Susan Larson Group Photo

What are your goals and expectations for teaching in the Texas Tech Seville Center next semester?

“The TTU Spanish program is proud of the fact that there will be such a strong presence in Sevilla during the 2022-2023 academic year, with some of the highest enrollments we've seen in quite some time. The recruiting efforts of the Office of International Affairs have paid off and this long-standing program is now solidly on its feet again after the long pandemic. I'll be in Sevilla teaching two courses: one on the history and politics of Spain as represented in film and streaming television series, meant to introduce the students to some of the most important social realities of the country where they will be living; and another on the urban culture of Sevilla, where we will be conducting short group experiments of our own in real, public spaces while we improve our spoken and written Spanish and overall cultural competency. One of my absolute favorite things to do is to introduce students to Spanish culture and history for the first time, in real time and space.”

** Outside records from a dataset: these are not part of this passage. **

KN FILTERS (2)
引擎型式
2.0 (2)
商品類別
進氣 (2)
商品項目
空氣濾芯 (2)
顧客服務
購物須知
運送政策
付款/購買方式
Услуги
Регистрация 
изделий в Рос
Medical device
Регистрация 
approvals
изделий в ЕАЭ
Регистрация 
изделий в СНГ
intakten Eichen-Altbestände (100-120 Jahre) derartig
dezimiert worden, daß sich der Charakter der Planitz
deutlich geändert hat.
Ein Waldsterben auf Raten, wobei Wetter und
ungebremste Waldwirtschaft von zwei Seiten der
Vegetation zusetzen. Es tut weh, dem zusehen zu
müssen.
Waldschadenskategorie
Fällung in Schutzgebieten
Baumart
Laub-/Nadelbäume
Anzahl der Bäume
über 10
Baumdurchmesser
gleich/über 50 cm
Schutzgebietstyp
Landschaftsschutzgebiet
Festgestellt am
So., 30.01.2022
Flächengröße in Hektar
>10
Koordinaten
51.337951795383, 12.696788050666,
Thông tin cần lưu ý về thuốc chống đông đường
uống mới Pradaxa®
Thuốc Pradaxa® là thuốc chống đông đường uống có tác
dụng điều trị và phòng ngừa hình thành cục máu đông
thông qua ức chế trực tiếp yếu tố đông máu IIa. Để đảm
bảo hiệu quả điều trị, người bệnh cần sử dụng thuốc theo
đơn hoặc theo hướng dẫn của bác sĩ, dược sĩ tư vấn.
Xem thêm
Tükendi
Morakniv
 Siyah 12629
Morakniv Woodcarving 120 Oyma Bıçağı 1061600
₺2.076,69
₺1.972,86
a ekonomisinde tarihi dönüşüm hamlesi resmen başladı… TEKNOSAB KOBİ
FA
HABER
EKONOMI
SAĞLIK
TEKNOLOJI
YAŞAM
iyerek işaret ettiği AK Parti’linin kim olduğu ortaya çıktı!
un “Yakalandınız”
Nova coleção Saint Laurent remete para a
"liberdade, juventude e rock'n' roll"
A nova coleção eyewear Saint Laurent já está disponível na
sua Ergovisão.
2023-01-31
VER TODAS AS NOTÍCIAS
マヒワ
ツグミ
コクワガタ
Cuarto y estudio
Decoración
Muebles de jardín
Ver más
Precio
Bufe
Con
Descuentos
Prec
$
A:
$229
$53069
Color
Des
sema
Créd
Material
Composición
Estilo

What advice would you offer to students planning to study abroad? 

“My advice to Texas Tech students planning to study abroad is to be sure to surround yourself with people who don't speak English so you get the fullest immersion experience possible. What's more, be sure to leave yourself open to considering what it means to be from the United States as you travel through other parts of the world. When I talk to my students at the end of their study abroad experiences, they inevitably tell me that it wasn't until they lived as foreigners in another country that they truly began to understand what it meant to be from the United States. It is a profound experience to see your own country through the eyes, language and customs of another. That kind of perspective stays with you for a long time and will have a profound impact on you as you figure out what your own values and expectations are both for yourself and for others.”